A properly executed pre-NOC editorial campaign discussing the current treatment options without alluding to future entrants and which does not suggest unmet need, could be done. In my experience, when manufacturers have submitted this sort of content in the past, it has generally been to show how the current treatment landscape falls short of needs or to showcase why a new option is required to close a gap of some sort. As neither of these are acceptable, it is generally better to exclude discussion of the current treatment landscape or at least keep in mind that substantial revision may be required. For additional information on execution see Pre-NOC Corporate/Editorial Communications and Q&A Disease awareness Pre-NOC. Keep in mind, that the editorial campaign should not contain branding elements of either Product A or future branding elements for Product B (including branding elements from other jurisdictions).

As this piece would fall within the scope of the PAAB Code, we will help ensure that there is no off-label promotions for Product-A when performing the review. Some things to look out for include, branding elements, and/or focusing on a particular therapeutic class or pathway that the sponsor has vested interest in.

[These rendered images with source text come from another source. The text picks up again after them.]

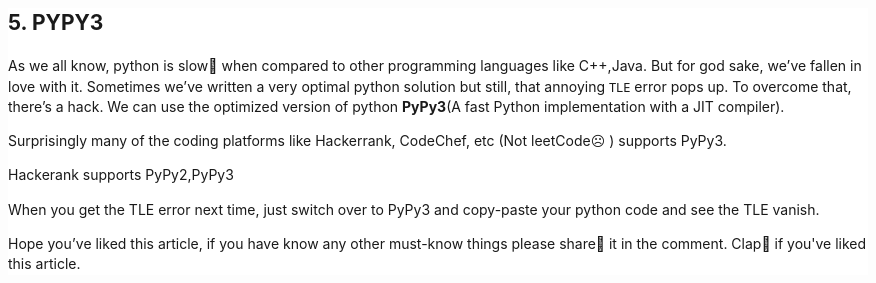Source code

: 
5\. PYPY3
---------

As we all know, python is slow🐢 when compared to other programming languages like C++,Java. But for god sake, we’ve fallen in love with it. Sometimes we’ve written a very optimal python solution but still, that annoying `TLE` error pops up. To overcome that, there’s a hack. We can use the optimized version of python **PyPy3**(A fast Python implementation with a JIT compiler).

Surprisingly many of the coding platforms like Hackerrank, CodeChef, etc (Not leetCode☹ ) supports PyPy3.

Hackerank supports PyPy2,PyPy3

When you get the TLE error next time, just switch over to PyPy3 and copy-paste your python code and see the TLE vanish.

Hope you’ve liked this article, if you have know any other must-know things please share🤗 it in the comment. Clap👏 if you've liked this article.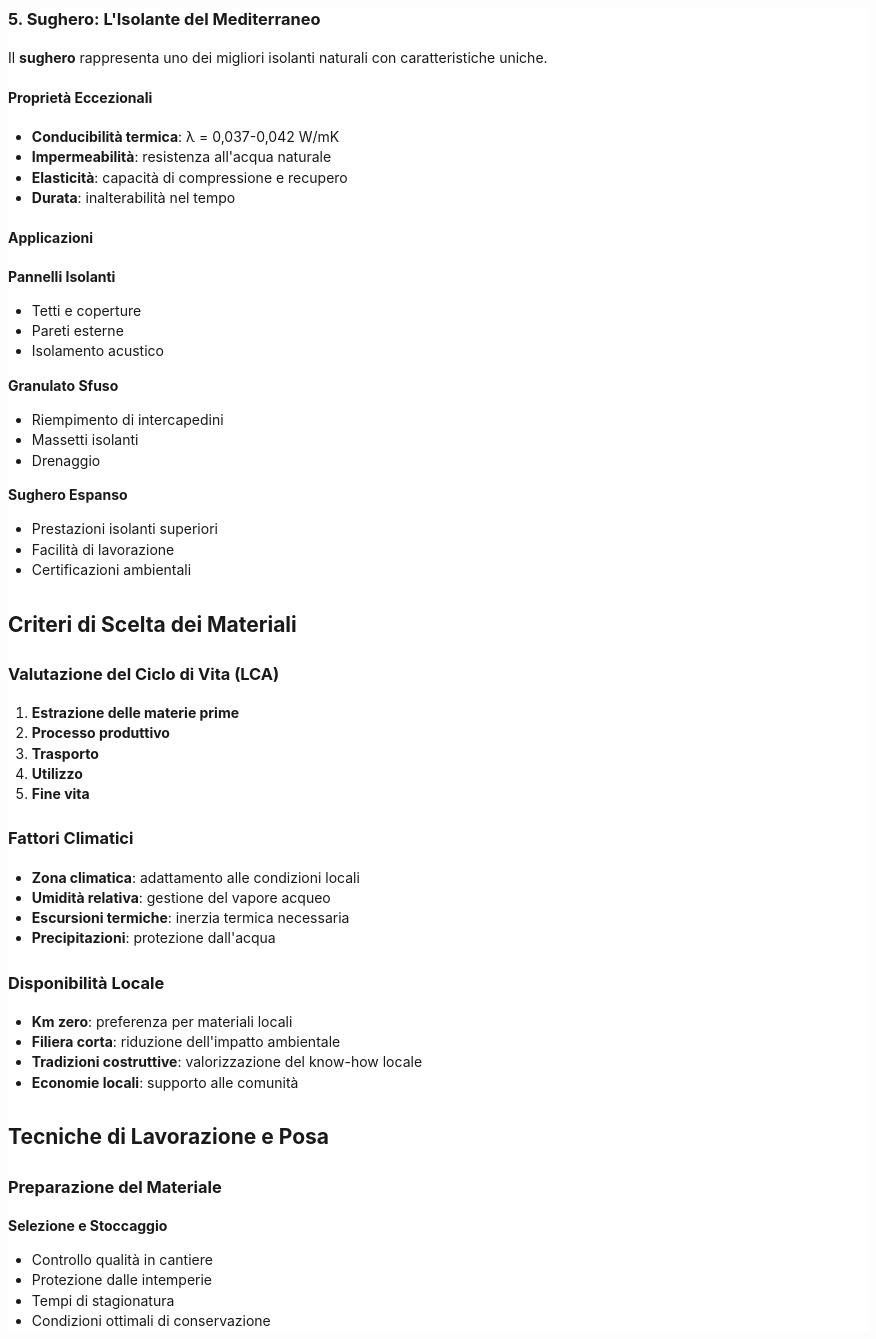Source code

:### 5. Sughero: L'Isolante del Mediterraneo

Il **sughero** rappresenta uno dei migliori isolanti naturali con caratteristiche uniche.

#### Proprietà Eccezionali
- **Conducibilità termica**: λ = 0,037-0,042 W/mK
- **Impermeabilità**: resistenza all'acqua naturale
- **Elasticità**: capacità di compressione e recupero
- **Durata**: inalterabilità nel tempo

#### Applicazioni
**Pannelli Isolanti**
- Tetti e coperture
- Pareti esterne
- Isolamento acustico

**Granulato Sfuso**
- Riempimento di intercapedini
- Massetti isolanti
- Drenaggio

**Sughero Espanso**
- Prestazioni isolanti superiori
- Facilità di lavorazione
- Certificazioni ambientali

## Criteri di Scelta dei Materiali

### Valutazione del Ciclo di Vita (LCA)
1. **Estrazione delle materie prime**
2. **Processo produttivo**
3. **Trasporto**
4. **Utilizzo**
5. **Fine vita**

### Fattori Climatici
- **Zona climatica**: adattamento alle condizioni locali
- **Umidità relativa**: gestione del vapore acqueo
- **Escursioni termiche**: inerzia termica necessaria
- **Precipitazioni**: protezione dall'acqua

### Disponibilità Locale
- **Km zero**: preferenza per materiali locali
- **Filiera corta**: riduzione dell'impatto ambientale
- **Tradizioni costruttive**: valorizzazione del know-how locale
- **Economie locali**: supporto alle comunità

## Tecniche di Lavorazione e Posa

### Preparazione del Materiale
**Selezione e Stoccaggio**
- Controllo qualità in cantiere
- Protezione dalle intemperie
- Tempi di stagionatura
- Condizioni ottimali di conservazione
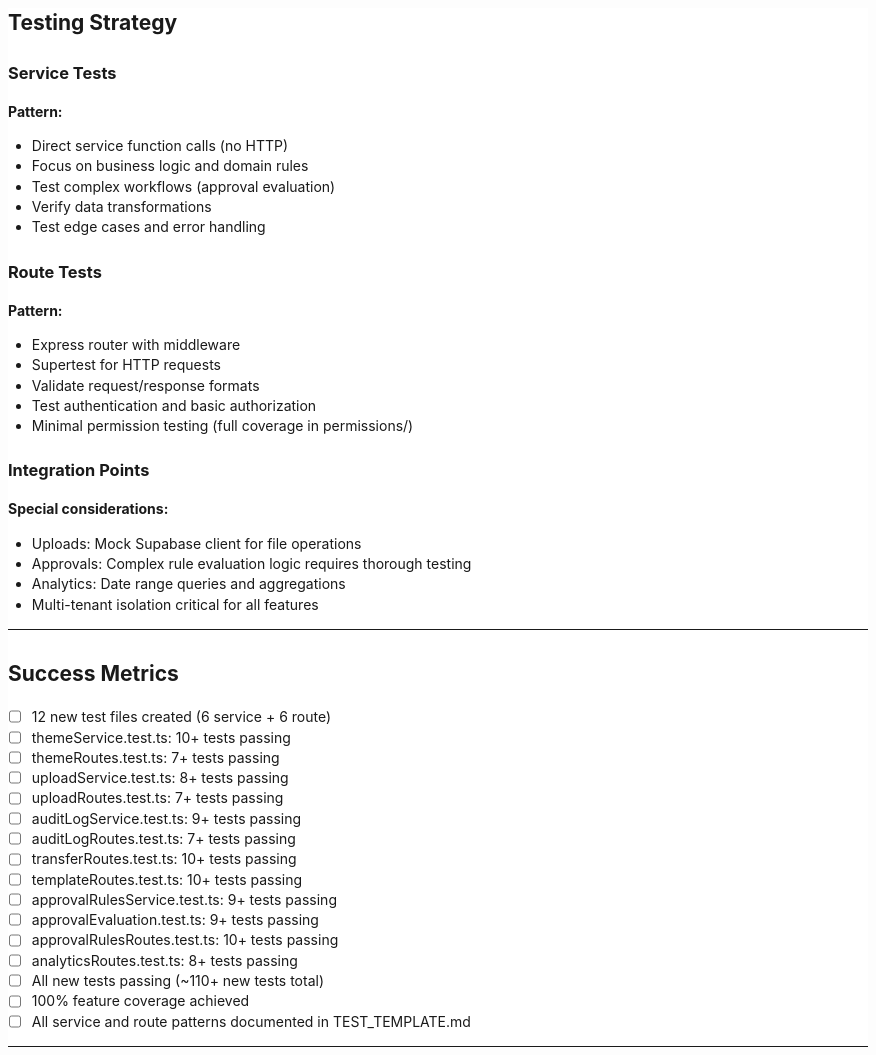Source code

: ## Testing Strategy

### Service Tests

**Pattern:**
- Direct service function calls (no HTTP)
- Focus on business logic and domain rules
- Test complex workflows (approval evaluation)
- Verify data transformations
- Test edge cases and error handling

### Route Tests

**Pattern:**
- Express router with middleware
- Supertest for HTTP requests
- Validate request/response formats
- Test authentication and basic authorization
- Minimal permission testing (full coverage in permissions/)

### Integration Points

**Special considerations:**
- Uploads: Mock Supabase client for file operations
- Approvals: Complex rule evaluation logic requires thorough testing
- Analytics: Date range queries and aggregations
- Multi-tenant isolation critical for all features

---

## Success Metrics

- [ ] 12 new test files created (6 service + 6 route)
- [ ] themeService.test.ts: 10+ tests passing
- [ ] themeRoutes.test.ts: 7+ tests passing
- [ ] uploadService.test.ts: 8+ tests passing
- [ ] uploadRoutes.test.ts: 7+ tests passing
- [ ] auditLogService.test.ts: 9+ tests passing
- [ ] auditLogRoutes.test.ts: 7+ tests passing
- [ ] transferRoutes.test.ts: 10+ tests passing
- [ ] templateRoutes.test.ts: 10+ tests passing
- [ ] approvalRulesService.test.ts: 9+ tests passing
- [ ] approvalEvaluation.test.ts: 9+ tests passing
- [ ] approvalRulesRoutes.test.ts: 10+ tests passing
- [ ] analyticsRoutes.test.ts: 8+ tests passing
- [ ] All new tests passing (~110+ new tests total)
- [ ] 100% feature coverage achieved
- [ ] All service and route patterns documented in TEST_TEMPLATE.md

---
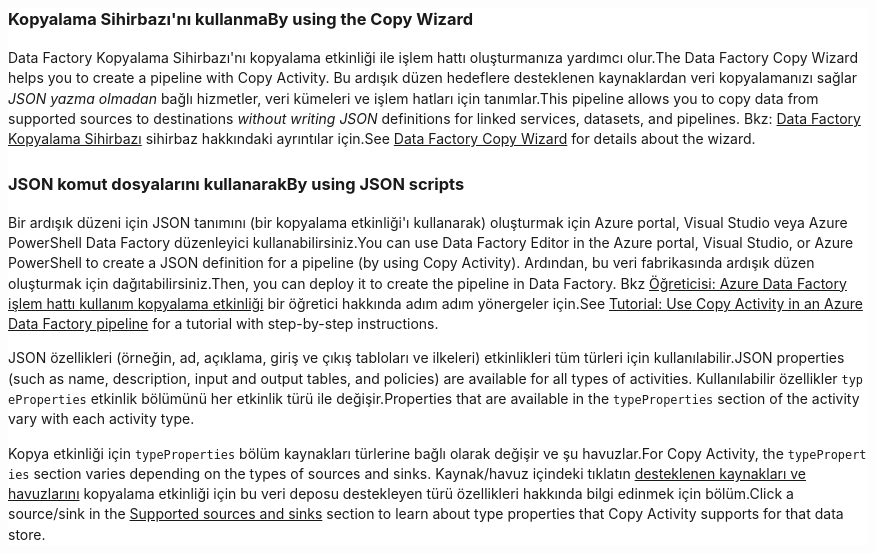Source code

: ### <a name="by-using-the-copy-wizard"></a><span data-ttu-id="6d43f-235">Kopyalama Sihirbazı'nı kullanma</span><span class="sxs-lookup"><span data-stu-id="6d43f-235">By using the Copy Wizard</span></span>
<span data-ttu-id="6d43f-236">Data Factory Kopyalama Sihirbazı'nı kopyalama etkinliği ile işlem hattı oluşturmanıza yardımcı olur.</span><span class="sxs-lookup"><span data-stu-id="6d43f-236">The Data Factory Copy Wizard helps you to create a pipeline with Copy Activity.</span></span> <span data-ttu-id="6d43f-237">Bu ardışık düzen hedeflere desteklenen kaynaklardan veri kopyalamanızı sağlar *JSON yazma olmadan* bağlı hizmetler, veri kümeleri ve işlem hatları için tanımlar.</span><span class="sxs-lookup"><span data-stu-id="6d43f-237">This pipeline allows you to copy data from supported sources to destinations *without writing JSON* definitions for linked services, datasets, and pipelines.</span></span> <span data-ttu-id="6d43f-238">Bkz: [Data Factory Kopyalama Sihirbazı](data-factory-copy-wizard.md) sihirbaz hakkındaki ayrıntılar için.</span><span class="sxs-lookup"><span data-stu-id="6d43f-238">See [Data Factory Copy Wizard](data-factory-copy-wizard.md) for details about the wizard.</span></span>  

### <a name="by-using-json-scripts"></a><span data-ttu-id="6d43f-239">JSON komut dosyalarını kullanarak</span><span class="sxs-lookup"><span data-stu-id="6d43f-239">By using JSON scripts</span></span>
<span data-ttu-id="6d43f-240">Bir ardışık düzeni için JSON tanımını (bir kopyalama etkinliği'ı kullanarak) oluşturmak için Azure portal, Visual Studio veya Azure PowerShell Data Factory düzenleyici kullanabilirsiniz.</span><span class="sxs-lookup"><span data-stu-id="6d43f-240">You can use Data Factory Editor in the Azure portal, Visual Studio, or Azure PowerShell to create a JSON definition for a pipeline (by using Copy Activity).</span></span> <span data-ttu-id="6d43f-241">Ardından, bu veri fabrikasında ardışık düzen oluşturmak için dağıtabilirsiniz.</span><span class="sxs-lookup"><span data-stu-id="6d43f-241">Then, you can deploy it to create the pipeline in Data Factory.</span></span> <span data-ttu-id="6d43f-242">Bkz [Öğreticisi: Azure Data Factory işlem hattı kullanım kopyalama etkinliği](data-factory-copy-data-from-azure-blob-storage-to-sql-database.md) bir öğretici hakkında adım adım yönergeler için.</span><span class="sxs-lookup"><span data-stu-id="6d43f-242">See [Tutorial: Use Copy Activity in an Azure Data Factory pipeline](data-factory-copy-data-from-azure-blob-storage-to-sql-database.md) for a tutorial with step-by-step instructions.</span></span>    

<span data-ttu-id="6d43f-243">JSON özellikleri (örneğin, ad, açıklama, giriş ve çıkış tabloları ve ilkeleri) etkinlikleri tüm türleri için kullanılabilir.</span><span class="sxs-lookup"><span data-stu-id="6d43f-243">JSON properties (such as name, description, input and output tables, and policies) are available for all types of activities.</span></span> <span data-ttu-id="6d43f-244">Kullanılabilir özellikler `typeProperties` etkinlik bölümünü her etkinlik türü ile değişir.</span><span class="sxs-lookup"><span data-stu-id="6d43f-244">Properties that are available in the `typeProperties` section of the activity vary with each activity type.</span></span>

<span data-ttu-id="6d43f-245">Kopya etkinliği için `typeProperties` bölüm kaynakları türlerine bağlı olarak değişir ve şu havuzlar.</span><span class="sxs-lookup"><span data-stu-id="6d43f-245">For Copy Activity, the `typeProperties` section varies depending on the types of sources and sinks.</span></span> <span data-ttu-id="6d43f-246">Kaynak/havuz içindeki tıklatın [desteklenen kaynakları ve havuzlarını](#supported-data-stores-and-formats) kopyalama etkinliği için bu veri deposu destekleyen türü özellikleri hakkında bilgi edinmek için bölüm.</span><span class="sxs-lookup"><span data-stu-id="6d43f-246">Click a source/sink in the [Supported sources and sinks](#supported-data-stores-and-formats) section to learn about type properties that Copy Activity supports for that data store.</span></span>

@jennifer-carroll Thank you very much!

Afternoon @natbourre

Consumer regulations are in effect regardless of whether the company has a product in the specific class, or not. The copy should be reviewed and approved against the Distinction Between Advertising and Other Activities document. Mentioning a condition and one class of treatment would not meet the consumer brochure restrictions and therefore is unlikely to be considered acceptable. Additionally, the sponsor is still responsible for the acceptability of all comments, shares and comments on shares associated with social media. They will be expected to monitor and moderate to ensure compliance with consumer regulations.

Good morning @keoca

The inclusion of the brand logo and PM, as well as a corporate message, is likely subject to review (would not meet exemption per code section 1.5E).

Hello @kshulist

Enrolling a patient in a support program means that the decision to prescribe the product has already been made (i.e. patient is on the drug). Additionally, given the type of information on the form (e.g., including dosing or monitoring info), the form is not considered promotional but rather administrative in nature. Given these two reasons, indication/FB is typically not required. However, should promotional messaging be added (in the context of an HCP completed PSP enrolment form), indication and fair balance would indeed be required. For a patient completed enrolment form, no promotional messages would be acceptable and therefore the form would be administrative.

Good morning @georgian21

When there are Canadian consensus guidelines, HCPs should be directed to those. As per the document “What constitutes current medical opinion & practice”, US or European guidelines can be used as additional support to Canadian guidelines when they are consistent. If there is copy that goes beyond the recommendations of the Canadian guidelines, or contains products not yet approved in Canada, we would question the inclusion.

Good Morning @tmcm

Market research can be used to support non-therapeutic, non-comparative claims about a patient support program. The last paragraph of Tips on Claims Relating to Patient Assistance Program provides guidance relevant to this question.

Good Morning @username

The overall context of a piece is always part of the consideration. Acceptable copy should be factual and complete. The copy “Back in Canada” on it’s own would not be clear or complete. It’s unclear why it was not in Canada? Similar questions would arise with “Available again to Canadians”. This copy completed with “after a voluntary recall” may be considered.